I tried playing this on my Windows 7 box, and I couldn't hear it at all through various softwares, even with amplification. With ASIO output in foobar2000 I could just barely hear it at max volume with my DAC.


----------



## whyur (Sep 22, 2019)

I can clearly hear the difference on a T-420, and I am not an audiophile nor am I a computer/soft expert by any means. Not only it is better via an external DAC, but it is good enough via it's on-board chip: clearly an obvious superiority of the chip driver soft aside from the rest of them variables. The same hardware cries for an external DAC on Windows 7 or Linux. I have also tried KX Studio and AP Linux and I  keep coming back to FreeBSD. 
Classical music mostly with a modest hardware on the end side of it: either Sennheiser 600 or Vandersteen 2Ci speakers with a vintage Marantz in between.
Thank you very much, developers


----------



## rsronin (Sep 22, 2019)

I was drawn to FreeBSD because of OSS.


----------



## Alain De Vos (Sep 22, 2019)

Has anyone experiences with using jack in freebsd ?.  Should i compile audio ports with option resampling on or off ?


----------



## zirias@ (Sep 22, 2019)

▸ Data extracts
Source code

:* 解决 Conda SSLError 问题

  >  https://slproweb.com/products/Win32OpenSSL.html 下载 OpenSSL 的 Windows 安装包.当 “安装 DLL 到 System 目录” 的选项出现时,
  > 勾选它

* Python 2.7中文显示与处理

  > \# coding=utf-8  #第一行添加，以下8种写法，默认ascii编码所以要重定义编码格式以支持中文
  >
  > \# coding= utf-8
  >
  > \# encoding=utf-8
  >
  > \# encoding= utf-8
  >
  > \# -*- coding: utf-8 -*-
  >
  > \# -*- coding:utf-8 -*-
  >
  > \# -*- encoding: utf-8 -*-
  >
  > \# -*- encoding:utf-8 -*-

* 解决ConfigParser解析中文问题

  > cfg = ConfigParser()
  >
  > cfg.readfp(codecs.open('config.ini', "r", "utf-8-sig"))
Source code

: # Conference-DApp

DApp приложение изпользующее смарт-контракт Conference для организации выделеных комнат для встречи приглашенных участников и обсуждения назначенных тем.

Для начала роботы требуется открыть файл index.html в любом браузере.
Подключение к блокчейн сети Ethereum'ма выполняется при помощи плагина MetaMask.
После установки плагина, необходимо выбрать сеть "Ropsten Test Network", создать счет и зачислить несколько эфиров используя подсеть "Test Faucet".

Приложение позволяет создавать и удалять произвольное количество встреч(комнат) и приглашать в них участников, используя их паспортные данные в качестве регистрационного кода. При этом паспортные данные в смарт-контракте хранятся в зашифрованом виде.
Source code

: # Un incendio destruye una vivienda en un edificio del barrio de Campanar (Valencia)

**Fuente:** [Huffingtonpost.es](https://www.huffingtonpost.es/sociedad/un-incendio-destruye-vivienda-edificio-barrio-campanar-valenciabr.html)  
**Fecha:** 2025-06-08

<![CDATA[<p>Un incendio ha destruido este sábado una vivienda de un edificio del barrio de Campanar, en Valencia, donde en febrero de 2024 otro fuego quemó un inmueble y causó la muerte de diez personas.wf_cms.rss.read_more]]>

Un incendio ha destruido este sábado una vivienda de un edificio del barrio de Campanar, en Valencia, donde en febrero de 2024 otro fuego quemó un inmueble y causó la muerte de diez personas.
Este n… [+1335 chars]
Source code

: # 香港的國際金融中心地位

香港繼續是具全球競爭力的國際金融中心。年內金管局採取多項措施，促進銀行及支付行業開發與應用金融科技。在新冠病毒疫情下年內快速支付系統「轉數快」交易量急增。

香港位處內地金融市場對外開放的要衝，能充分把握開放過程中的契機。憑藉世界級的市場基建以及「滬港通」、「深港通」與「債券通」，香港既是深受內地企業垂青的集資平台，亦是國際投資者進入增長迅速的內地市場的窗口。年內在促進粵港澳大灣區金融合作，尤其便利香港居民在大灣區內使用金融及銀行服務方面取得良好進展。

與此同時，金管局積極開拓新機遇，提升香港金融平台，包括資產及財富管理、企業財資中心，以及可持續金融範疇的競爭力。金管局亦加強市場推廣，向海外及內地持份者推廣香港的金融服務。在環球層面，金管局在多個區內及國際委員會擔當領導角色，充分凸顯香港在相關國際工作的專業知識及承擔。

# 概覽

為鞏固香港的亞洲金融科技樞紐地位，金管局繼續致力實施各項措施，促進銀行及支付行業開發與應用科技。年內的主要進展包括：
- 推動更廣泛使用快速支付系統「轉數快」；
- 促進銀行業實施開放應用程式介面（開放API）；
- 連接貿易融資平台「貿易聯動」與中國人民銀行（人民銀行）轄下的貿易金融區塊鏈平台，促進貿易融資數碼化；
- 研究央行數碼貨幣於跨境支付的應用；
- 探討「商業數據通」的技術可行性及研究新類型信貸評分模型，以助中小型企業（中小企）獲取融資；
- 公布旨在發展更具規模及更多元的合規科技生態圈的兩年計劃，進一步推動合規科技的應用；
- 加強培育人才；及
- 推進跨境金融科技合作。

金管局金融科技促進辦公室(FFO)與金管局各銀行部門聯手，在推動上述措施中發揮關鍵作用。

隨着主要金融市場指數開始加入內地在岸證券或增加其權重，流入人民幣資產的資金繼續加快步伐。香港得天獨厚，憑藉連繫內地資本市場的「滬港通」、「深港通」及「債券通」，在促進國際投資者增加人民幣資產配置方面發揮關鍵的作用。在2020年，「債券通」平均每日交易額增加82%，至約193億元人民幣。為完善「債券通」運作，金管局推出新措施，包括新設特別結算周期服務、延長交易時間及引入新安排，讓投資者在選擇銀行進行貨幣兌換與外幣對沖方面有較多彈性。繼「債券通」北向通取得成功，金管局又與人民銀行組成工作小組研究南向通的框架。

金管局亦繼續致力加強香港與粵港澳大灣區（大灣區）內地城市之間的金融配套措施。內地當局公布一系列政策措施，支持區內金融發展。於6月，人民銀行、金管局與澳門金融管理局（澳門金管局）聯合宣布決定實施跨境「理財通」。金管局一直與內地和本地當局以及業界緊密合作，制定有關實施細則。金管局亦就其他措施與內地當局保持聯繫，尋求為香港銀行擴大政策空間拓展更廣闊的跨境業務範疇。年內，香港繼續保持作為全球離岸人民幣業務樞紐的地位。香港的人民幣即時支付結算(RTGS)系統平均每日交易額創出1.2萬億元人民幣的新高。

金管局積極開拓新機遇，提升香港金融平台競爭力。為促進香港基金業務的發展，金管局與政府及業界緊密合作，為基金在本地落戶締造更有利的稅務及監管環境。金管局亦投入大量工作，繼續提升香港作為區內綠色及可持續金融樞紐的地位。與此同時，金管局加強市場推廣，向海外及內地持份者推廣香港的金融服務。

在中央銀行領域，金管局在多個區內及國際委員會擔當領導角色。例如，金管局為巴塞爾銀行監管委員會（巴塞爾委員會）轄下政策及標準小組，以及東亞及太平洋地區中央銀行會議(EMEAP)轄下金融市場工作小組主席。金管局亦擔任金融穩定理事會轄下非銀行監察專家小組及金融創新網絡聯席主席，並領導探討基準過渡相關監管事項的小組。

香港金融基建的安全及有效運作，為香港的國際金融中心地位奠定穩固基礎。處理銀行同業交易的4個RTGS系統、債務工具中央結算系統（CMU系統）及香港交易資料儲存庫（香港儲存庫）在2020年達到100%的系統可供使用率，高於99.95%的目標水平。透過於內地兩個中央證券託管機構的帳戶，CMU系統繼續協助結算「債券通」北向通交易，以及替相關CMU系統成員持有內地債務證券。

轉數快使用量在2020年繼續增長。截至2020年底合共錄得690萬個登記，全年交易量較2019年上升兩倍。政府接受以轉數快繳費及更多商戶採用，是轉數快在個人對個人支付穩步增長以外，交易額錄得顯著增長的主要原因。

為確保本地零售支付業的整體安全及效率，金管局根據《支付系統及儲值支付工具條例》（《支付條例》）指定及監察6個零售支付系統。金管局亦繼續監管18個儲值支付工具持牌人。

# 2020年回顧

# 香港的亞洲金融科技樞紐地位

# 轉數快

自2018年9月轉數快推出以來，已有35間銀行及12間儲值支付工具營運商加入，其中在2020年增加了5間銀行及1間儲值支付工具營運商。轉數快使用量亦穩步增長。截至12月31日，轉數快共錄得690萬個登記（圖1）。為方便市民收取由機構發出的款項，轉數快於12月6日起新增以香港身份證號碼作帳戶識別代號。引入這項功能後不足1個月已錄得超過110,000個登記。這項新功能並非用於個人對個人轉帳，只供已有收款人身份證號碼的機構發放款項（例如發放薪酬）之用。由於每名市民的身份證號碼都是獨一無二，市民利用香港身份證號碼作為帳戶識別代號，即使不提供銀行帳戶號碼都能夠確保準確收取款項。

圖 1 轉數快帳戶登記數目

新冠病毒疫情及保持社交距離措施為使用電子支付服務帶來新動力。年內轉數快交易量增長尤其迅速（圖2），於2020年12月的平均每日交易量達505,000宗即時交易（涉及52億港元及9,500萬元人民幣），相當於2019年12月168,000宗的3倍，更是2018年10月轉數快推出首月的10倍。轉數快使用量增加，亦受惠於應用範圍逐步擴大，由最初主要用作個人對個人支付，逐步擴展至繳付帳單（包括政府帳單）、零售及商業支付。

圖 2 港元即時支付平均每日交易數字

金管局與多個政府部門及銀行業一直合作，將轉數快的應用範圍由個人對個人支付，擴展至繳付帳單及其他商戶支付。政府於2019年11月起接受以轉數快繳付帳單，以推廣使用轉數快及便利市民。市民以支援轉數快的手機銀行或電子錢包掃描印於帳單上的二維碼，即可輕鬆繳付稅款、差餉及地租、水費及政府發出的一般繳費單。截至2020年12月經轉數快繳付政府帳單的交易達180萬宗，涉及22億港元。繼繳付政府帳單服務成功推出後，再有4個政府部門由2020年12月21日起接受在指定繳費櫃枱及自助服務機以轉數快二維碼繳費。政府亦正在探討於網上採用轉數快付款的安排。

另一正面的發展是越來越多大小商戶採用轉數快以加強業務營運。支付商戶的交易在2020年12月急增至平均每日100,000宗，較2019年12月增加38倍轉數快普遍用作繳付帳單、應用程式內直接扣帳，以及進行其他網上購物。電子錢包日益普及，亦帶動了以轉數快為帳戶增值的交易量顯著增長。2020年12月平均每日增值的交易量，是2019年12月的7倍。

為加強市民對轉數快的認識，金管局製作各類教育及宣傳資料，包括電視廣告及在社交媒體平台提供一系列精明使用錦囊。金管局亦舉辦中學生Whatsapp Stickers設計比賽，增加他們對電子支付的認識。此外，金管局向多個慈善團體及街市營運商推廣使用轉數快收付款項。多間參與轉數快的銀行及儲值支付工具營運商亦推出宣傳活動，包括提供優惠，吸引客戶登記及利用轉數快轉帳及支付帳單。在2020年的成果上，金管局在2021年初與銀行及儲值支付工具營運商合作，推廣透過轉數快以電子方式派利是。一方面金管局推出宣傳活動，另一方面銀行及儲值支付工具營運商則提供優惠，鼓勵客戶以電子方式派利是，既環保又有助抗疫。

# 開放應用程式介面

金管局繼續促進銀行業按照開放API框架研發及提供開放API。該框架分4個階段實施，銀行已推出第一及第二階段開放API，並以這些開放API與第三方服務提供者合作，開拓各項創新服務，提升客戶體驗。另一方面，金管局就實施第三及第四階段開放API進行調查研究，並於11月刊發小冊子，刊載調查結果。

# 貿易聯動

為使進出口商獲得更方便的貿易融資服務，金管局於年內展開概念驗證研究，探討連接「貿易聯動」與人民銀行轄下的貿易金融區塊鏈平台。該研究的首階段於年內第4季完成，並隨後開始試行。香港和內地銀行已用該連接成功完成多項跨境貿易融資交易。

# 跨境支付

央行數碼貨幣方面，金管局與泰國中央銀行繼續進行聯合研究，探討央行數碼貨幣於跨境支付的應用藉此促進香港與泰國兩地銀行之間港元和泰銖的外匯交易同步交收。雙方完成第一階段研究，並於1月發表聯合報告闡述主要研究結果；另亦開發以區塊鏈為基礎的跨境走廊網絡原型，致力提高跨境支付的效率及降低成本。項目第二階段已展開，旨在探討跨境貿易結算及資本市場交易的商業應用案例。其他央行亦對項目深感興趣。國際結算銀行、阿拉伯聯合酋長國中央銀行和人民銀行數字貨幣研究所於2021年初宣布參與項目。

▸ Tasks to complete
**1.** In the FreeBSD audio thread, rewrite the paragraph beginning "I can clearly hear the difference on a T-420" more briefly, keeping its main facts.
**2.** From the FreeBSD audio thread, reproduce word for word the part that opens with the words containing "Classical music mostly" and closes with "Marantz in between.".
**3.** Resume the FreeBSD audio thread from where it stops.

▸ Solved tasks
**1.** On a T-420, the poster clearly hears a difference despite being neither an audiophile nor a computer expert. It sounds better through an external DAC, but the on-board chip is also good enough, which the poster credits to the chip's driver software. On Windows 7 or Linux, the same hardware needs an external DAC. After trying KX Studio and AP Linux, the poster keeps returning to FreeBSD.

**2.**
Classical music mostly with a modest hardware on the end side of it: either Sennheiser 600 or Vandersteen 2Ci speakers with a vintage Marantz in between.

**3.**
When doing some C64 SID music, I observed for quite some time it sounds much better in VICE 3.3 on FreeBSD 12 than it does in VICE 3.3 on Windows 10. But then, I use them on different machines, so I assumed it might be the machines themselves or maybe differences in the VICE ports. It never occured to me that the OS might actually have an influence itself 

What I can say for sure is: sound on FreeBSD is much better than on Linux, just for technical aspects. A clean OSS interface is much nicer than that ALSA and pulseaudio hell ...


----------



## dieselriot (Sep 24, 2019)

I also favor OSS. I use my FreeBSD box for running DAWs, mostly FL Studio. The Included FL ASIO audio plugin works amazingly well, no need for JACK. By increasing the buffer size a bit I can run high-end plugins on an underpowered laptop at ~60% CPU usage. I'm pretty sure they choked a lot in Linux.

Also, there's native support for equalization, whereas in other systems you have to do a lot of shit to get it working proper. The bass and treble controls even show up on audio/wmsmixer with the correct icons:







And then there's the before mentioned sysctl tweak `hw.snd.vpc_0db`, which acts pretty much like a built-in pre-amp.

It's because of things like these or moused() that I haven't booted into my Linux partition in months.


----------



## sand_man (Sep 24, 2019)

dieselriot said:


> I also favor OSS. I use my FreeBSD box for running DAWs, mostly FL Studio. The Included FL ASIO audio plugin works amazingly well, no need for JACK. By increasing the buffer size a bit I can run high-end plugins on an underpowered laptop at ~60% CPU usage. I'm pretty sure they choked a lot in Linux.


Are you running the Linux version of FL Studio in FreeBSD?


----------



## dieselriot (Sep 24, 2019)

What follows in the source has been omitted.